Pose estimation data:
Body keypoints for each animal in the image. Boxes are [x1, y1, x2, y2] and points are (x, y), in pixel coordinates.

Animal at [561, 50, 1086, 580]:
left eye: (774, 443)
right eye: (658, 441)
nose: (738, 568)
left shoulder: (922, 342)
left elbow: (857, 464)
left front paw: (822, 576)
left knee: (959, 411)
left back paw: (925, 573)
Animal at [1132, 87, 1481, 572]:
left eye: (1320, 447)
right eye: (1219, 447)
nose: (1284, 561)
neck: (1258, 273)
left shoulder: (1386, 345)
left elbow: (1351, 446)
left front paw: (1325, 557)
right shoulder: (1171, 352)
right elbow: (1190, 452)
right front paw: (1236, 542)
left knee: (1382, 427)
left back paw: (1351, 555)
--
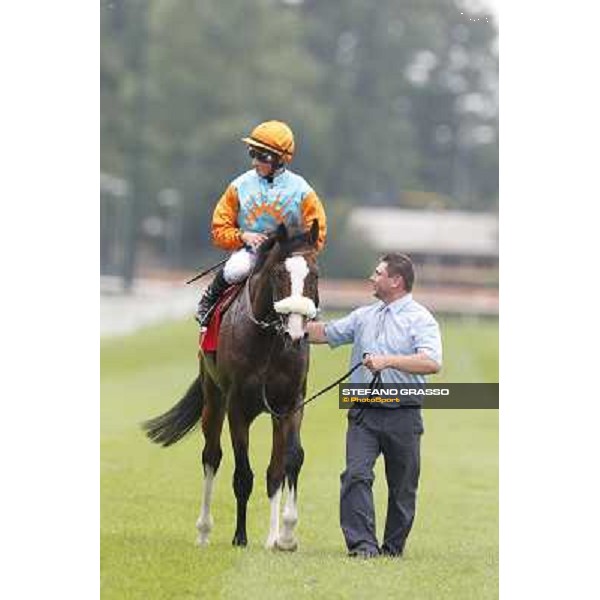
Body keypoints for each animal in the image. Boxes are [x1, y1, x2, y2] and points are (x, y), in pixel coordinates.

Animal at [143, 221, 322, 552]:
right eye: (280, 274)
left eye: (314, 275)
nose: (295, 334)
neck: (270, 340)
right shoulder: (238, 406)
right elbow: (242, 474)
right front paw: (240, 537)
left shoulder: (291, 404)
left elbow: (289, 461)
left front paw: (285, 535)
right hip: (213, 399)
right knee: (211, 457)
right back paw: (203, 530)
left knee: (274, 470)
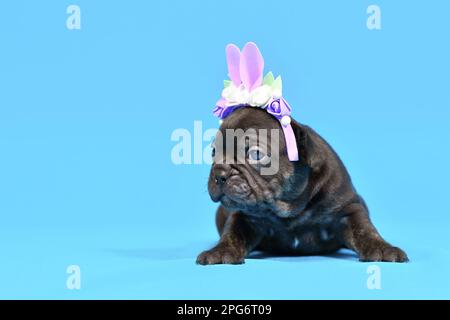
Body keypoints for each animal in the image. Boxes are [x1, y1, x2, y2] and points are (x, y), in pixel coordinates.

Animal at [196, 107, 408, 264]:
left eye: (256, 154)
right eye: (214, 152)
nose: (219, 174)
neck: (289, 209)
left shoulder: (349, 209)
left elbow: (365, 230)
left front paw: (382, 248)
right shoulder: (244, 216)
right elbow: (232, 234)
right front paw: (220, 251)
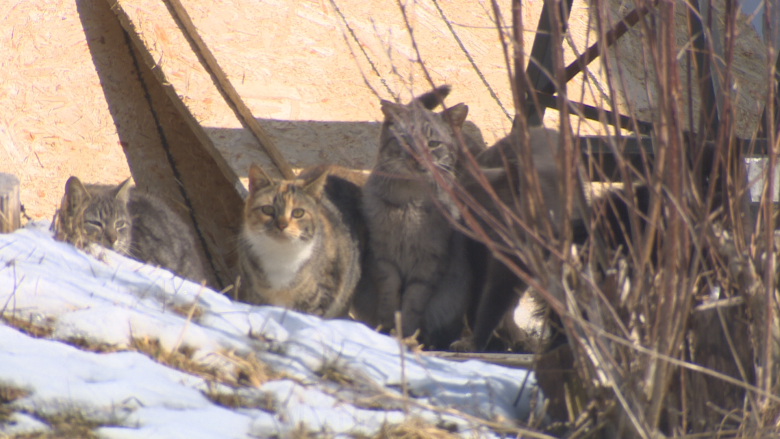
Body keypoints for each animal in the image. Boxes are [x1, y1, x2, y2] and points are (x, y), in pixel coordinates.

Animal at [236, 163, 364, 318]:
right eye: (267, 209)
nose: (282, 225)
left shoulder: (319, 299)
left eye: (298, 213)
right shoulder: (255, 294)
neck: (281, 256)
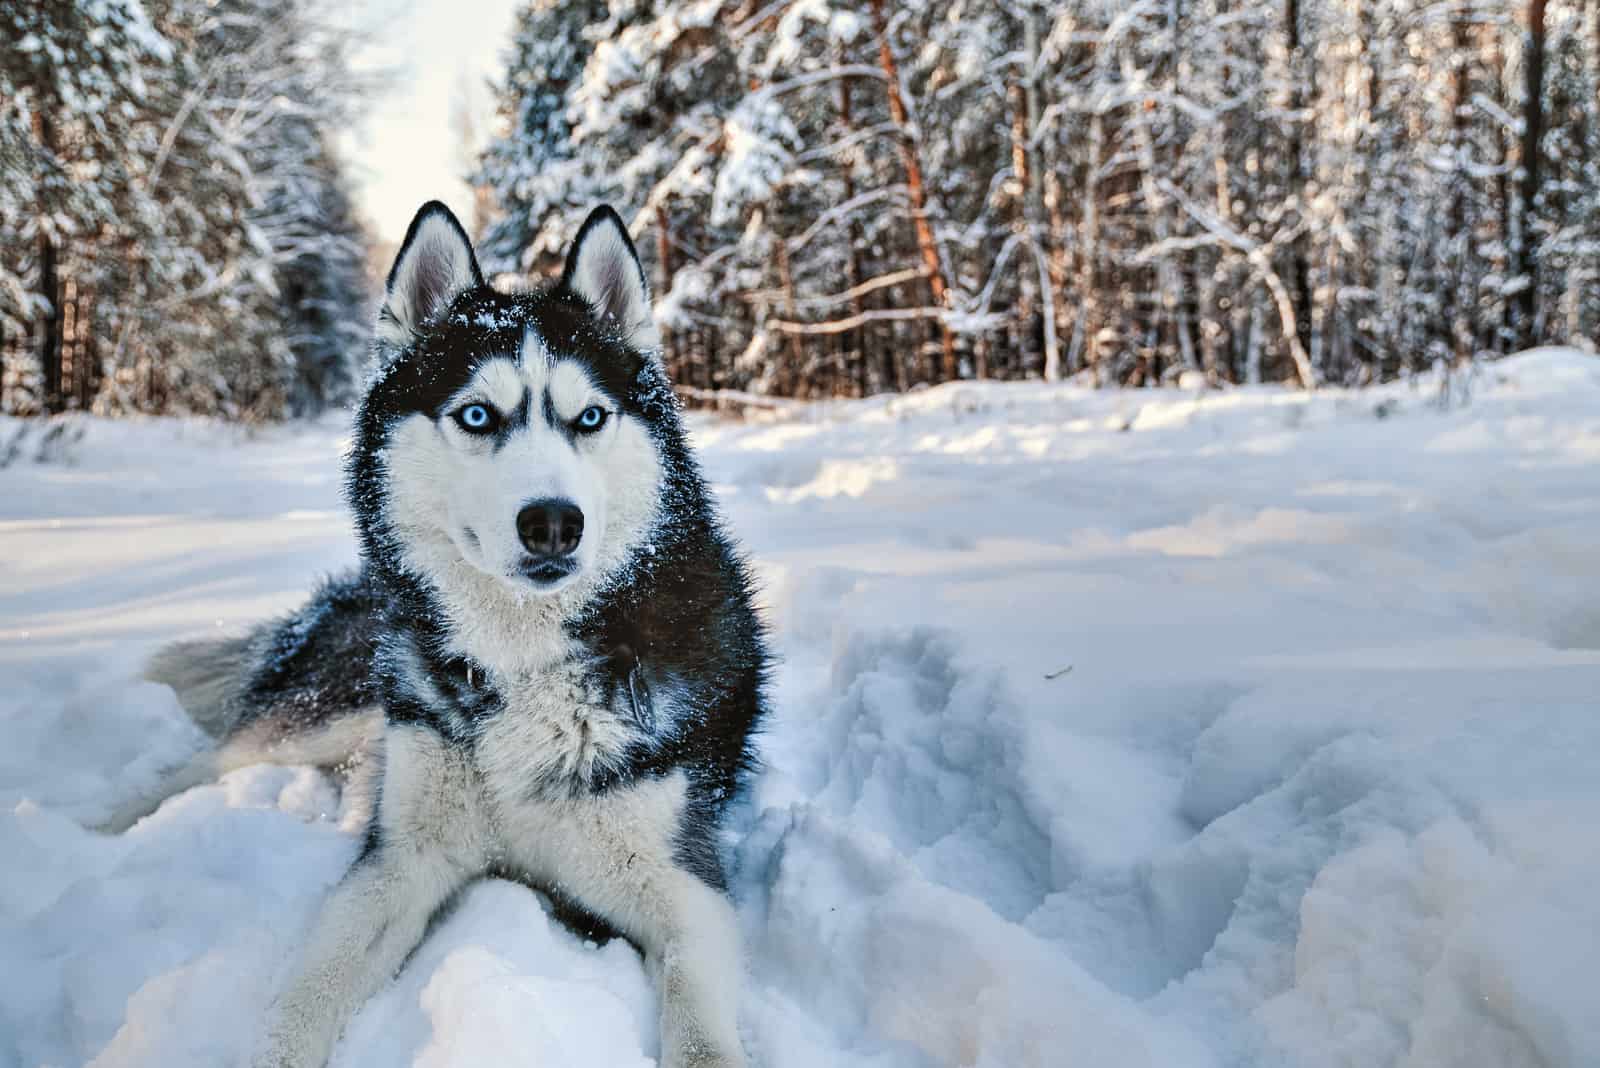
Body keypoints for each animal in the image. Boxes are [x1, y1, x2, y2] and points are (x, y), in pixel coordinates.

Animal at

# Goal of the exercise
When a line in the records above contains the word "back", copy it.

# Solved problem
left back paw: (925, 573)
left back paw: (1351, 555)
right back paw: (203, 530)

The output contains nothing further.